それは一応、自分なりの気遣いのつもりだ。
 あのシンダールたちとは、顔を合わせない。
 自分はドリアスの殺戮には無関係だが、
先方が不快に思う以上、
なるべく顔をあわせないようにするのが気遣いというものだ。
 オロフェアは時折キアダンと話し合いを持っていた。
それも、キアダンがシリオンに出向くのであって、
オロフェアがバラール島に来る事はない。
 
「少しは、落ち着いたかな?」
 エレイニオンは、目の前の少年を、しげしげと眺めながら訊ねてみた。
 ドリアスのシンダールたちはエレイニオンには近付かない。
オロフェアでさえ、避けている。それに対して憤慨はしない。
 ただ、この少年だけは例外だ。
 たぶん、
エレイニオンがキアダンと同じように
シリオンで権限を持っていることを察知したのだろう。
 オロフェアは全体を統括するに神経を注いでいる。
 だから、少年は単身、エレイニオンの元を訪れる。
 用件は、
「姫のために」
 それだけだ。
 姫のためにあれが必要だ、姫のためにあれを用意してあげたい、
姫のために……。
 ちょっと、おもしろいな、と思い、
必要なものがあれば何でも用意するので、島まで取りに来て欲しいと提案してみた。
すると、少年は躊躇なくやって来たのだ。
「姫は、少しは落ち着きを取り戻しましたか?」
 社交的に微笑んで見せる。
「おかげさまで、最近は少し食欲も出てまいりました。
ですので、できれば、何か楽器をお借りしたいのですが」
「きみが演奏を?」
「いいえ………私は何も奏でる事はできませんので」
 視線を落す。恥ずかしげに。クスリ、とエレイニオンは笑う。
「ぼくも楽器を演奏する事はできない。

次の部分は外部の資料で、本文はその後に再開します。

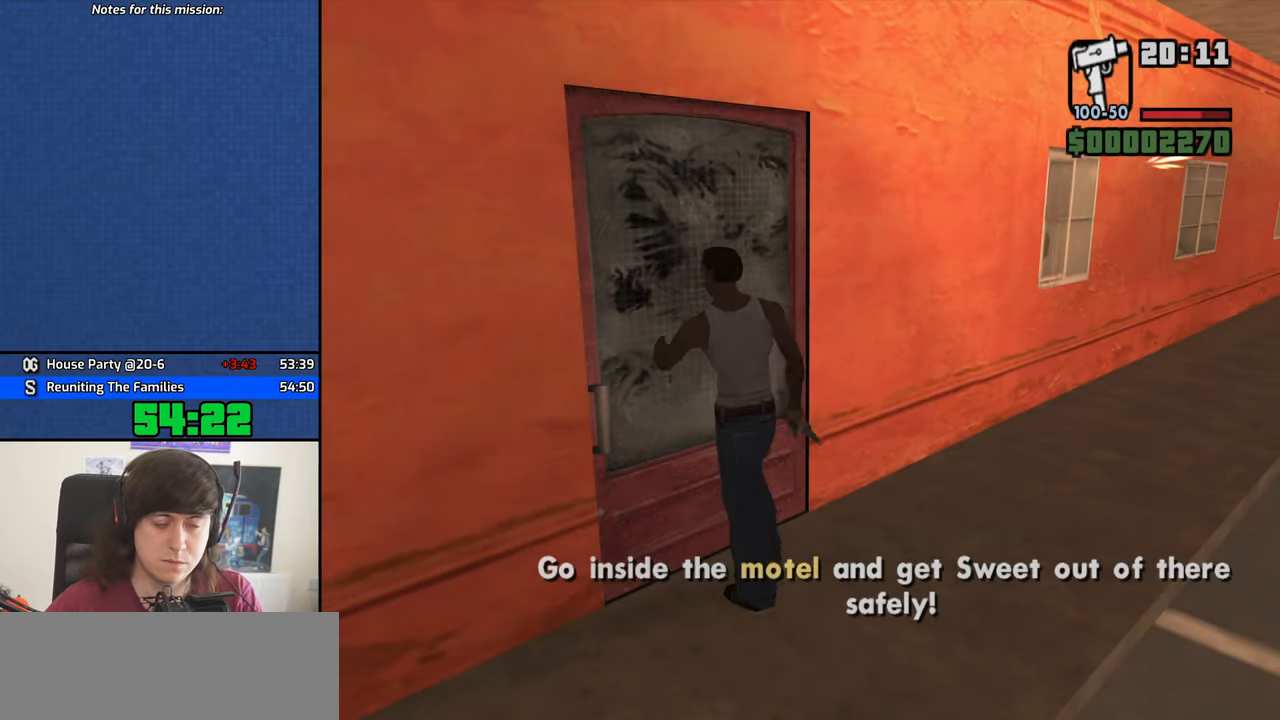
{"keys": [], "mouse": [], "events": []}
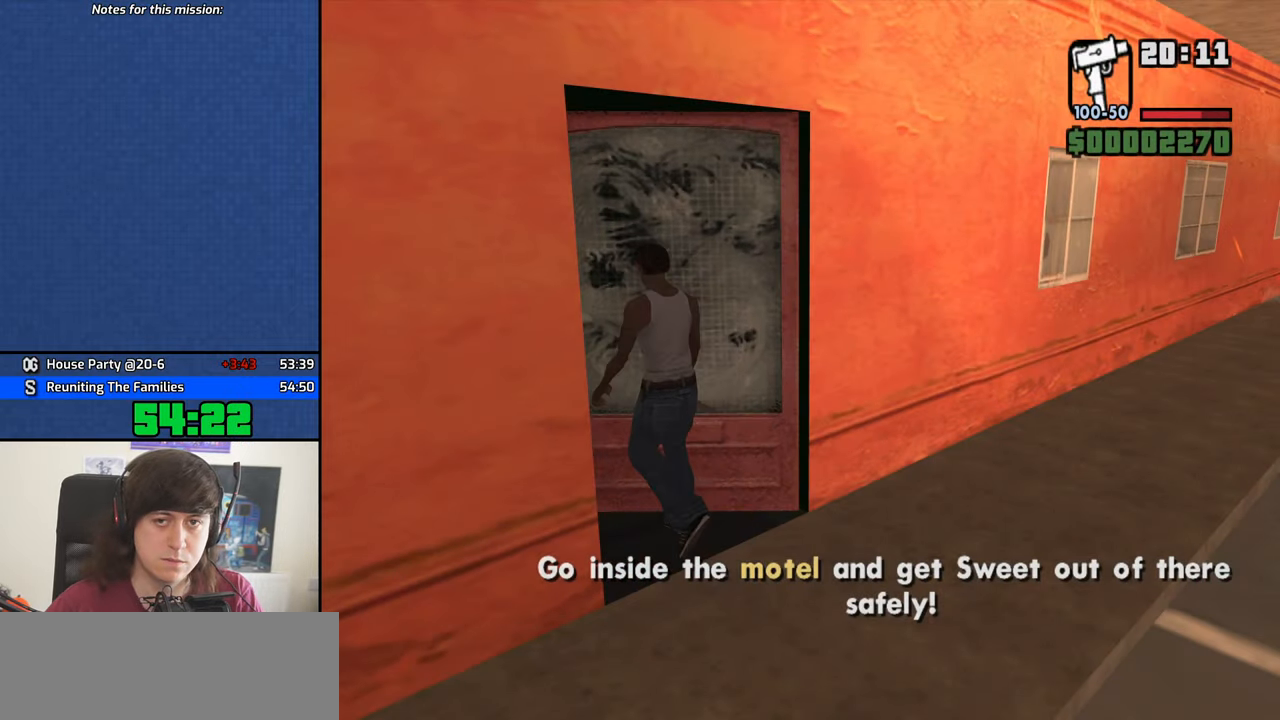
{"keys": [], "mouse": [], "events": [[350, "mouse_wheel_up", "down"], [400, "mouse_wheel_up", "up"]]}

恥じる事はないよ。
フルートとハープでも用意しよう」
 フルートか。
トゥアゴン叔父の側近であるエクセリオンが、フルートの名士であったな。
そんなことをふと思い出す。
「きみはぼくを恐れないんだね」
「恐れる?」
 エレイニオンは、自分の髪をひとふさ、摘み上げて見せる。
少年は眉を寄せ、唇を噛んだ。
「………ごめん、気を悪くしないでくれ。そういう意味ではなく」
 手を伸ばし、少年の髪に触れる。
「きみはきれいな髪をしているね。お父上とは似ていないみたいだけど」
「母譲りです」
「お母上は?」
 また、少年が口を閉ざす。
 難しいな、と、エレイニオンは思う。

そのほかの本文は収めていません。